Page text:
The risks of investing in Hybrid Instruments reflect a
combination of the risks from investing in securities, options,
futures and currencies, including volatility and lack of
liquidity. Reference is made to the discussion of futures,
options, and forward contracts herein for a discussion of these
risks. Further, the prices of the Hybrid Instrument and the
related commodity or currency may not move in the same direction
or at the same time. Hybrid Instruments may bear interest or pay
preferred dividends at below market (or even relatively nominal)
rates. Alternatively, Hybrid Instruments may bear interest at
above market rates but bear an increased risk of principal loss
(or gain). In addition, because the purchase and sale of Hybrid
Instruments could take place in an over-the-counter market or in
a private transaction between the Fund and the seller of the
Hybrid Instrument, the creditworthiness of the contra party to
the transaction would be a risk factor which the Fund would have
to consider. Hybrid Instruments also may not be subject to
regulation of the Commodities Futures Trading Commission
("CFTC"), which generally regulates the trading of commodity
futures by U.S. persons, the SEC, which regulates the offer and
sale of securities by and to U.S. persons, or any other
governmental regulatory authority.
Illiquid or Restricted Securities
Restricted securities may be sold only in privately negotiated
transactions or in a public offering with respect to which a
registration statement is in effect under the Securities Act of
1933 (the "1933 Act"). Where registration is required, the Fund
may be obligated to pay all or part of the registration expenses
and a considerable period may elapse between the time of the
decision to sell and the time the Fund may be permitted to sell a
security under an effective registration statement. If, during
such a period, adverse market conditions were to develop, the
Fund might obtain a less favorable price than prevailed when it
decided to sell. Restricted securities will be priced at fair
PAGE 14
value as determined in accordance with procedures prescribed by
the Fund's Board of Directors/Trustees. If through the
appreciation of illiquid securities or the depreciation of liquid
securities, the Fund should be in a position where more than 15%
of the value of its net assets are invested in illiquid assets,
including restricted securities, the Fund will take appropriate
steps to protect liquidity.
Notwithstanding the above, the Fund may purchase securities
which, while privately placed, are eligible for purchase and sale
under Rule 144A under the 1933 Act. This rule permits certain
qualified institutional buyers, such as the Fund, to trade in
privately placed securities even though such securities are not
registered under the 1933 Act. Price-Fleming under the
supervision of the Fund's Board of Directors/Trustees, will
consider whether securities purchased under Rule 144A are
illiquid and thus subject to the Fund's restriction of investing
no more than 15% of its net assets in illiquid securities. A
determination of whether a Rule 144A security is liquid or not is
a question of fact. In making this determination, Price-Fleming
will consider the trading markets for the specific security
taking into account the unregistered nature of a Rule 144A
security. In addition, Price-Fleming could consider the (1)

Supplied information:
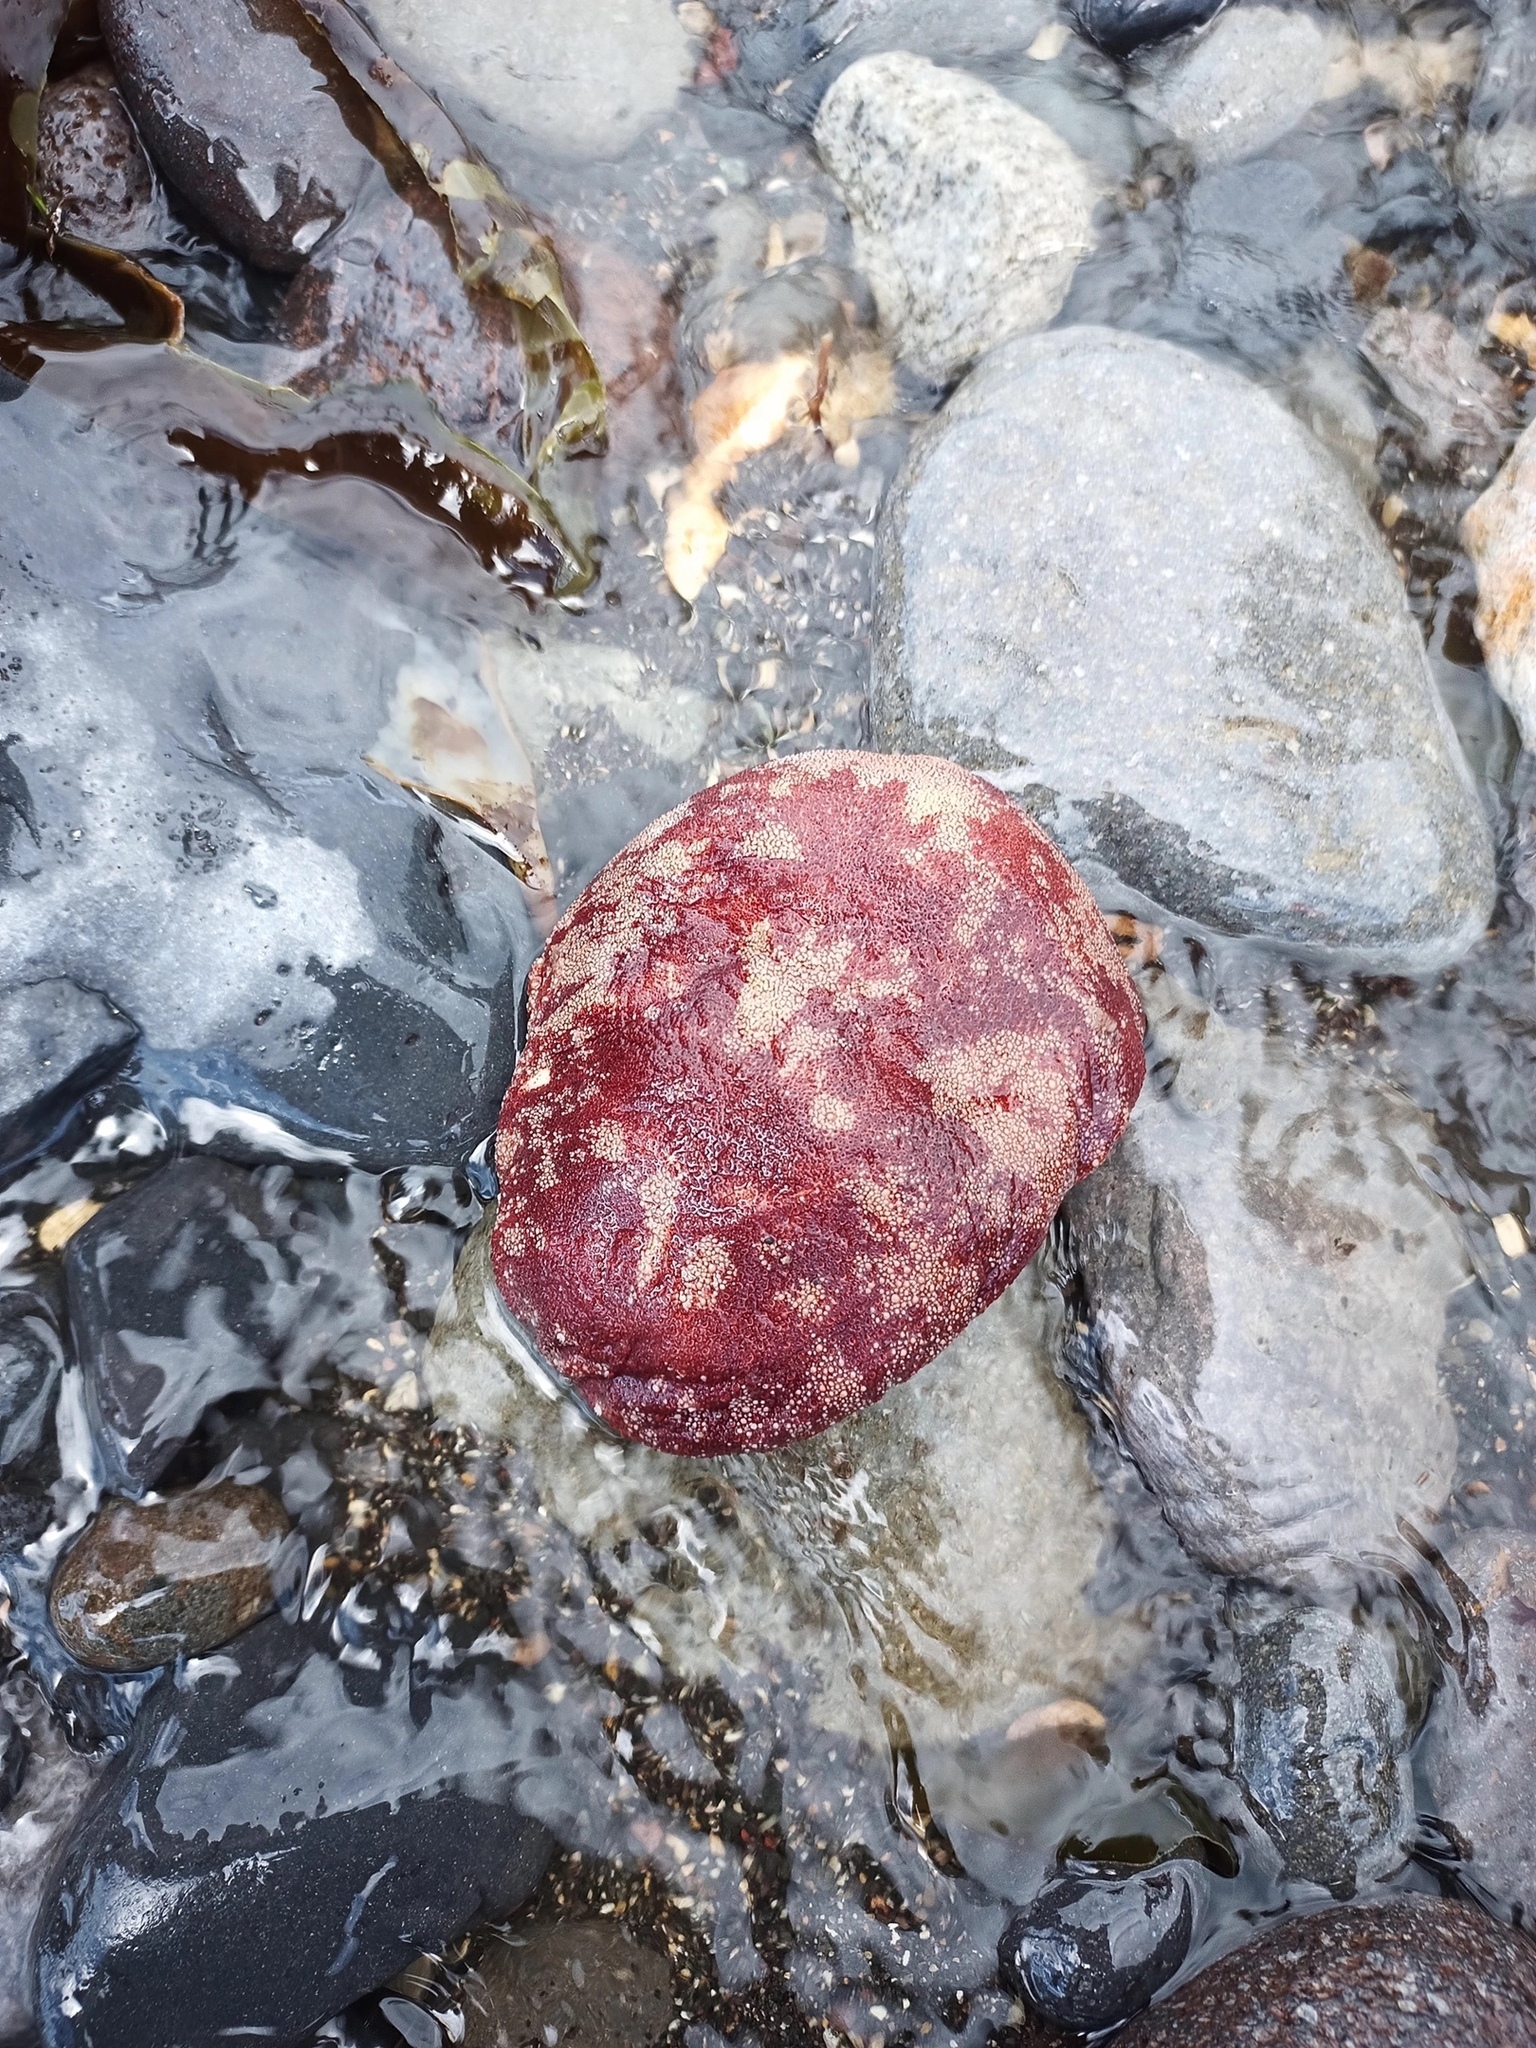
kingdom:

What the task asks:
Carry on the passage on fund investment risks from the point at which it ends. The data bear no relation to the passage on fund investment risks.

Exercise output:
frequency of trades and quotes, (2) number of dealers and
potential purchases, (3) dealer undertakings to make a market,
and (4) the nature of the security and of marketplace trades
(e.g., the time needed to dispose of the security, the method of
soliciting offers and the mechanics of transfer). The liquidity
of Rule 144A securities would be monitored, and if as a result of
changed conditions it is determined that a Rule 144A security is
no longer liquid, the Fund's holdings of illiquid securities
would be reviewed to determine what, if any, steps are required
to assure that the Fund does not invest more than 15% of its net
assets in illiquid securities. Investing in Rule 144A securities
could have the effect of increasing the amount of the Fund's
assets invested in illiquid securities if qualified institutional
buyers are unwilling to purchase such securities.
Short-Term Global Income and Global Government Bond Funds
The securities of U.S. issuers in which both Funds may invest
include, but are not limited to, the following:
U.S. Government Obligations. Debt securities issued by the
U.S. Treasury. These are direct obligations of the U.S.
Government and differ mainly in the length of their maturities.
PAGE 15
U.S. Government Agency Securities. Issued or guaranteed by
U.S. Government sponsored enterprises and federal agencies.
These include securities issued by the Federal National Mortgage
Association, Government National Mortgage Association, Federal
Home Loan Bank, Federal Land Banks, Farmers Home Administration,
Banks for Cooperatives, Federal Intermediate Credit Banks,
Federal Financing Bank, Farm Credit Banks, the Small Business
Association, and the Tennessee Valley Authority. Some of these
securities are supported by the full faith and credit of the U.S.
Treasury, and the remainder are supported only by the credit of
the instrumentality, which may or may not include the right of
the issuer to borrow from the Treasury.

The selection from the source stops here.